● EXERCISE DESCRIPTION
Can you rewrite the listing below with every instance of "collector number" changed to "field number" and nothing else altered?
________
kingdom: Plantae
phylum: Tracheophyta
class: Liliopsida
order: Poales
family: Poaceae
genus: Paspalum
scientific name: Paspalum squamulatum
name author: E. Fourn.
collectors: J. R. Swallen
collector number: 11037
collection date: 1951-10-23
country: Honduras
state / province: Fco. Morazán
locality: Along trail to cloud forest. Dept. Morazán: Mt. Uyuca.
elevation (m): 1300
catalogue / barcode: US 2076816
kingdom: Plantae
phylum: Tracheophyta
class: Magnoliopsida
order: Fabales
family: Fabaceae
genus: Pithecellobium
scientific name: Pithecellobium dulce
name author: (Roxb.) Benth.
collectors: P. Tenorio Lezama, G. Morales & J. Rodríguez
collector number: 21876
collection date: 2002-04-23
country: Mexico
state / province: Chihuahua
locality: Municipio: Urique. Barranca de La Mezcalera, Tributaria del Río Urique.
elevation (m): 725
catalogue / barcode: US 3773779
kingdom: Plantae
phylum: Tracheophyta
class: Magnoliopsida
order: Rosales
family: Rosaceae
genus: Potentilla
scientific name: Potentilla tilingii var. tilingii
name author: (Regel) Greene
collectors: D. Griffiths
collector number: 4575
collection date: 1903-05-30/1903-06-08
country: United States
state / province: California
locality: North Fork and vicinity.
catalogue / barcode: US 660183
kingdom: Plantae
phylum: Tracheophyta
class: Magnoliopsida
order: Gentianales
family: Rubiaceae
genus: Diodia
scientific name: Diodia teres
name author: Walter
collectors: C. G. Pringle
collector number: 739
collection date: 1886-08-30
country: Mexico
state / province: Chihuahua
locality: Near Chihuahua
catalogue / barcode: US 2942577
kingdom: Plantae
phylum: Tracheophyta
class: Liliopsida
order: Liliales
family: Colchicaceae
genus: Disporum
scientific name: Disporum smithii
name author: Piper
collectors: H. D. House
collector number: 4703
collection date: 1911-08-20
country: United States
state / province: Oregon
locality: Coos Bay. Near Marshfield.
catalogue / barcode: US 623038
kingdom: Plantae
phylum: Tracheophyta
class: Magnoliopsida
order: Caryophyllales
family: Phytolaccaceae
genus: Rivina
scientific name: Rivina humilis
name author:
________
● WORKED ANSWER
kingdom: Plantae
phylum: Tracheophyta
class: Liliopsida
order: Poales
family: Poaceae
genus: Paspalum
scientific name: Paspalum squamulatum
name author: E. Fourn.
collectors: J. R. Swallen
field number: 11037
collection date: 1951-10-23
country: Honduras
state / province: Fco. Morazán
locality: Along trail to cloud forest. Dept. Morazán: Mt. Uyuca.
elevation (m): 1300
catalogue / barcode: US 2076816
kingdom: Plantae
phylum: Tracheophyta
class: Magnoliopsida
order: Fabales
family: Fabaceae
genus: Pithecellobium
scientific name: Pithecellobium dulce
name author: (Roxb.) Benth.
collectors: P. Tenorio Lezama, G. Morales & J. Rodríguez
field number: 21876
collection date: 2002-04-23
country: Mexico
state / province: Chihuahua
locality: Municipio: Urique. Barranca de La Mezcalera, Tributaria del Río Urique.
elevation (m): 725
catalogue / barcode: US 3773779
kingdom: Plantae
phylum: Tracheophyta
class: Magnoliopsida
order: Rosales
family: Rosaceae
genus: Potentilla
scientific name: Potentilla tilingii var. tilingii
name author: (Regel) Greene
collectors: D. Griffiths
field number: 4575
collection date: 1903-05-30/1903-06-08
country: United States
state / province: California
locality: North Fork and vicinity.
catalogue / barcode: US 660183
kingdom: Plantae
phylum: Tracheophyta
class: Magnoliopsida
order: Gentianales
family: Rubiaceae
genus: Diodia
scientific name: Diodia teres
name author: Walter
collectors: C. G. Pringle
field number: 739
collection date: 1886-08-30
country: Mexico
state / province: Chihuahua
locality: Near Chihuahua
catalogue / barcode: US 2942577
kingdom: Plantae
phylum: Tracheophyta
class: Liliopsida
order: Liliales
family: Colchicaceae
genus: Disporum
scientific name: Disporum smithii
name author: Piper
collectors: H. D. House
field number: 4703
collection date: 1911-08-20
country: United States
state / province: Oregon
locality: Coos Bay. Near Marshfield.
catalogue / barcode: US 623038
kingdom: Plantae
phylum: Tracheophyta
class: Magnoliopsida
order: Caryophyllales
family: Phytolaccaceae
genus: Rivina
scientific name: Rivina humilis
name author:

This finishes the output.